• **Reading text**
—————
Philippines' Competition Conundrum: A Nation of Oligopolies, Dynasties and Autocratic Nostalgia


As Benigno "NoyNoy" Aquino entered his final year in office, the question of how to assess his legacy has gained greater salience. Both his opponents and supporters have powerful arguments to present.

Among sympathizers, Aquino has been hailed for, among other things, injecting good governance discourse into the national conversation and state policies (what I call "Moralpolitik"), employing the right macro-prudential policies that have decisively ended the Philippines' age-old reputation as the "sick man of Asia," inspiring a new generation of reformers that have rekindled hope in the country's state institutions, pursuing a genuine and lasting peace process in Mindanao (see my analysis for the Norwegian Peacebuilding Resource Centre) and ramping up the Southeast Asian country's defensive capabilities and diplomatic offensive against a revanchist China (see my analysis for the Center for Strategic and International Studies).
—————
• **Dataset extract**
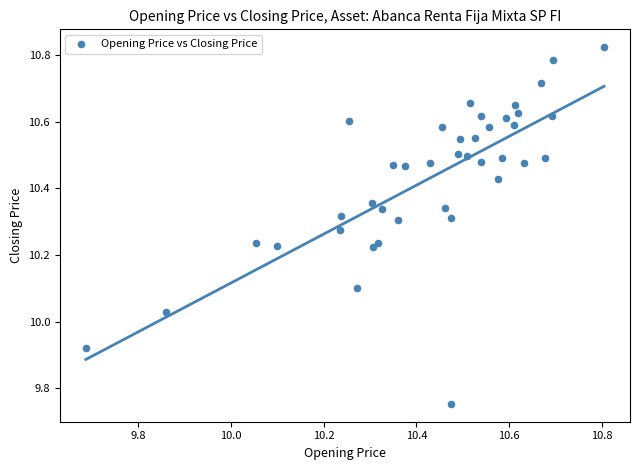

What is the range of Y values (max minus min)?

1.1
—————
• **Required tasks**
**1)** List each thing for which the article on Aquino's legacy says his sympathizers have hailed him.
**2)** Reproduce everything in the article on Aquino's legacy from "Philippines' Competition Conundrum: A" down to "arguments to present.".
The data shown here come from a different source than the article.

• **Answers to the problems**
**1)**
- Injecting good governance discourse into the national conversation and state policies
- Employing the right macro-prudential policies that have decisively ended the Philippines' age-old reputation as the "sick man of Asia"
- Inspiring a new generation of reformers that have rekindled hope in the country's state institutions
- Pursuing a genuine and lasting peace process in Mindanao
- Ramping up the Southeast Asian country's defensive capabilities and diplomatic offensive against a revanchist China

**2)**
Philippines' Competition Conundrum: A Nation of Oligopolies, Dynasties and Autocratic Nostalgia


As Benigno "NoyNoy" Aquino entered his final year in office, the question of how to assess his legacy has gained greater salience. Both his opponents and supporters have powerful arguments to present.